I can see both sides of it TBH. The children would be better spending Christmas with auntie rather than childcare on Christmas Day.

However does she come to you as she has been single for a while and no DC of her own? You say it your turn to have Chrsitmas off and she has been coming for years so presumably she has cared for your DC over Christmas a few times before?

if you childrens father was in the picture or you were in a serious relationship, would she even be invited at Christmas or would you want it just your DP and DC alone? You might just as much of a fair weather sister as she is.

Sprinklestar Fri 16-Dec-16 01:34:10

To be honest, your work needs to find you childcare or you can't go in. Your sister has let you down but any employer, even the NHS, can't demand a single mum find childcare on Xmas Day.

AvaCrowder Fri 16-Dec-16 01:51:46

Op I would have your dc on Christmas Day.

Bettyspants Fri 16-Dec-16 01:54:16

Oh wow.

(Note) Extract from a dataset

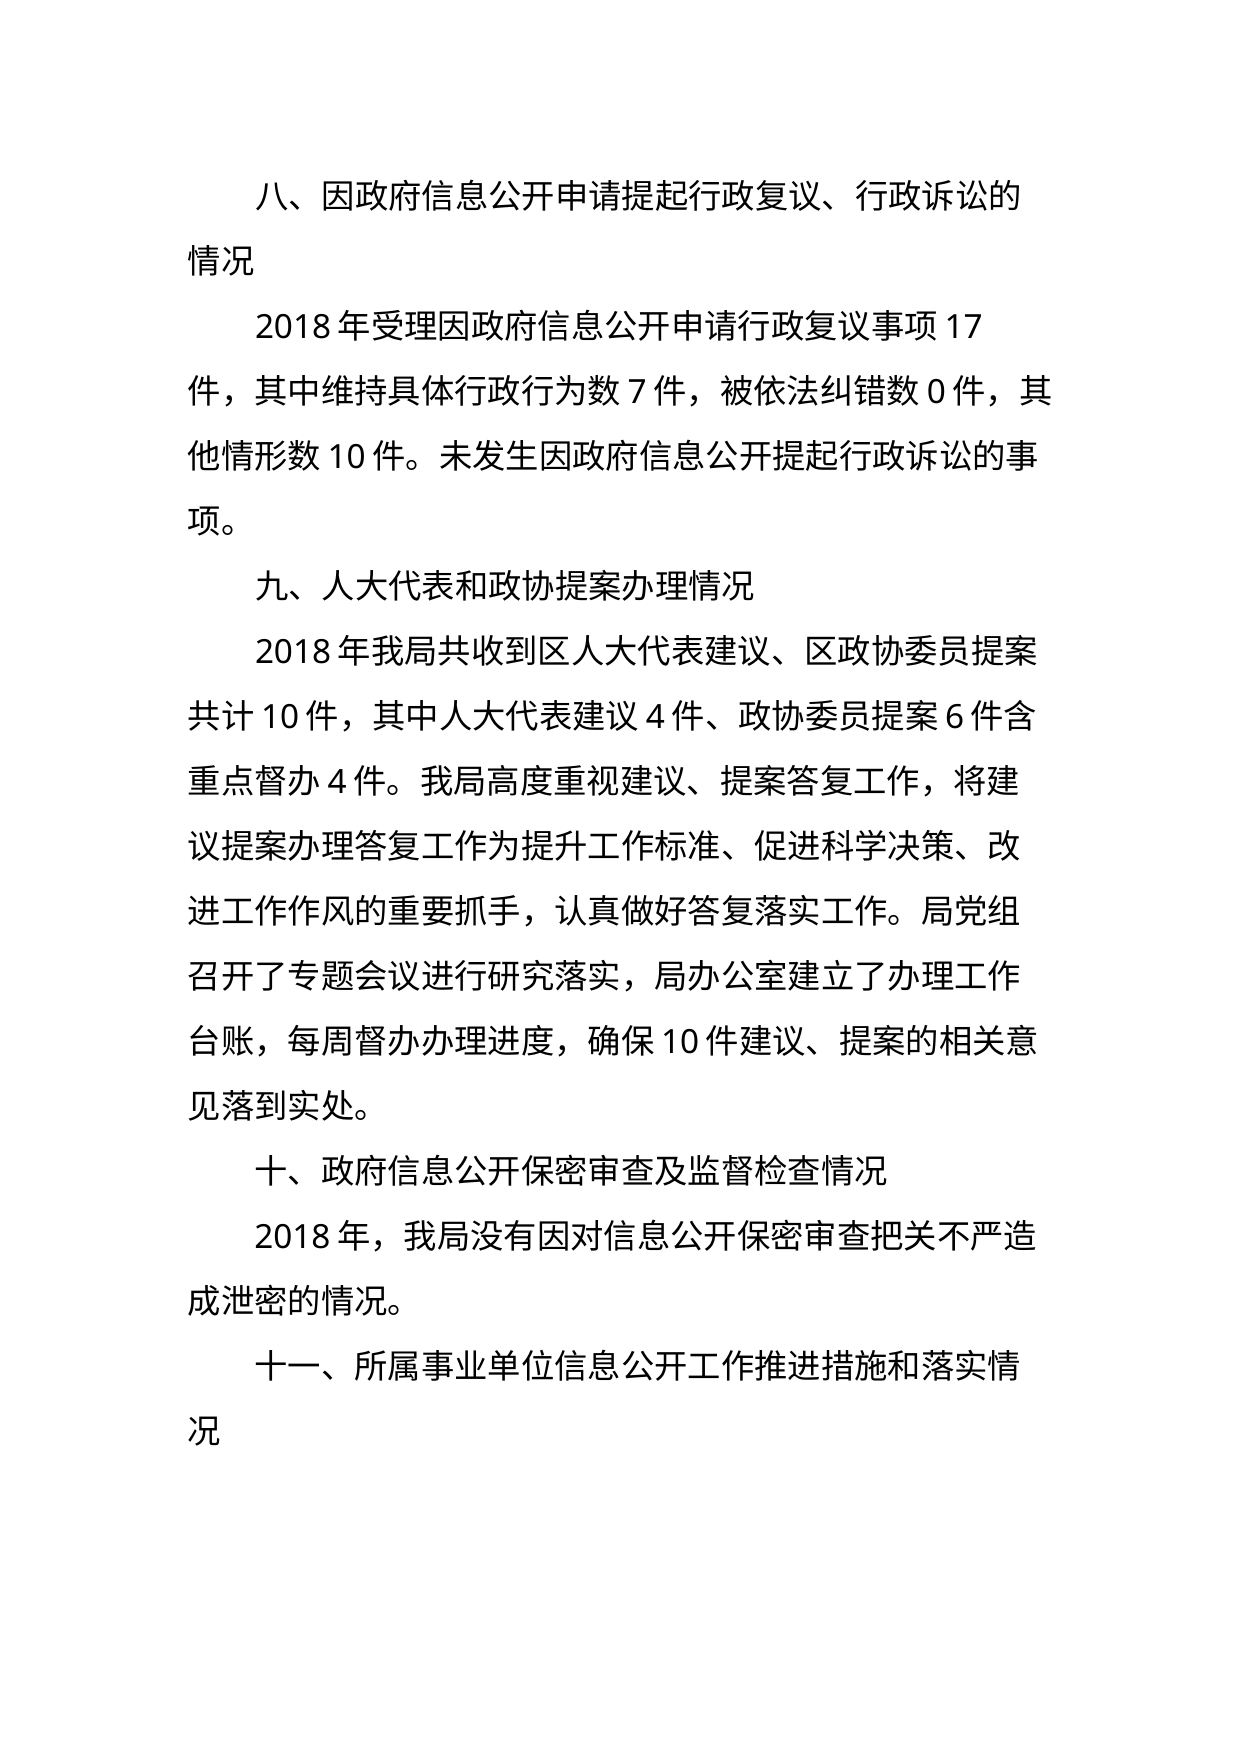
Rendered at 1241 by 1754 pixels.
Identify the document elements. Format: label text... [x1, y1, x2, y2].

NHS shift worker here too, but I have a supportive family. To clarify, she's been coming to yours for Christmas several years in a row? Same arrangement until last few days? And she's off with new bf as your not there to host...kids love her? Does she really understand how she's left you? I think you need to ring her calmly and go over the situation. If she's adamant she won't come and help you out I'd then point out she's been happy for you to host until you urgently need help and leaving you with no childcare on Christmas Day... I don't think I would ever get over that but I do tend to hold grudges. So then it's the ring around to close relatives , is the dad around? If that fails you need to speak to your line manager asap and explain what has happened. It's not as easy as the above poster said regarding the NHS arranging childcare but your left with no choice . Knowing you are a single mum and expecting you to cover xmas at such short notice is not a reasonable request even if you are a team leader are you dr or nursing? If so agency would be your managers next call

Bettyspants Fri 16-Dec-16 01:57:19

Queenlizlll that's also a fair point for op to consider

MySantaQ1030 Fri 16-Dec-16 02:11:36

Yanbu, she's pretty bad to let you down knowing as well you have no childcare. Especially since you've asked and pleaded.

summerainbow Fri 16-Dec-16 02:37:14

Can you take you kids in with you?
Does your sister realise that you no child care?